経産省・厚労省によると、介護用ベッドを使用中に手すりや落下防止用のサイドレールの隙間に体をはさまれてなどの事故は、重大事故報告制度が始まった2007年度以降、59件(死亡事故28件、重傷事故31件)の事故が発生している。事故原因は、すき間をふさぐ対策部品を使用していなかったため、ベッド用手すりに身体の一部がはさまったものなど製品起因によらない事故が全体の8割を占めているという(原因不明、調査中を除く)。

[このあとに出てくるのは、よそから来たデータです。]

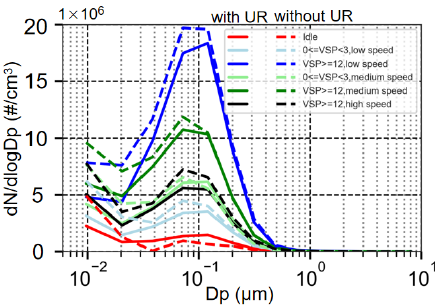
Figure 5. Variations in the PN size distribution under different VSP and speed bins both with and without the illegal application of urea regulator. without the illegal application of urea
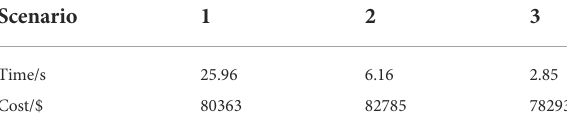
TABLE 2 Results comparison in Case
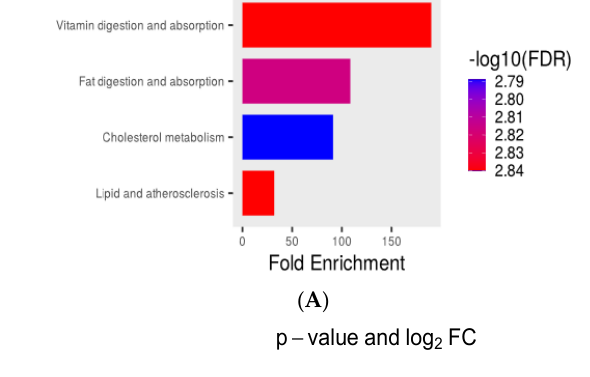
Figure 7. Relationship between the proportion of DHA within polar ( A ) and neutral ( B ) lipids of 40- day-old larvae and the total rate of jaw malformation in cultured Seriola lalandi . The dotted line in figure a represents the linear regression line.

経産省は2009年3月、JISを改訂し手すりのすき間についての基準を強化。2010年10月、経産省からベッドの製造事業者などに対して対策部品の取り付けに関して施設管理者などへの周知徹底の要請を行い、厚労省からは病院、施設に対して対策部品の取付けなどの注意喚起を実施してきたが、その後も事故が発生していることが明らかになり、今回の点検指示となった。
【点検の概要】
1.全国の都道府県等の関係部局に対し、管内の病院、介護施設および在宅向け福祉用具貸与業者等に対して、医療・介護ベッド安全普及協議会が作成した「医療・介護ベッド安全点検チェック表」を参考に製品の安全点検を行うよう依頼。また、必要に応じ、すき間をふさぐ安全部品の使用や新JIS対応のベッドの使用を依頼。
2.病院、介護施設、福祉用具貸与業者などの関連団体(63団体)に対して、点検に当たっての協力を依頼。
「医療・介護ベッド安全普及協議会」は、製品の安全な使用を呼びかけるための動画「医療・介護ベッドに潜む危険」を作成、ホームページにて公開中。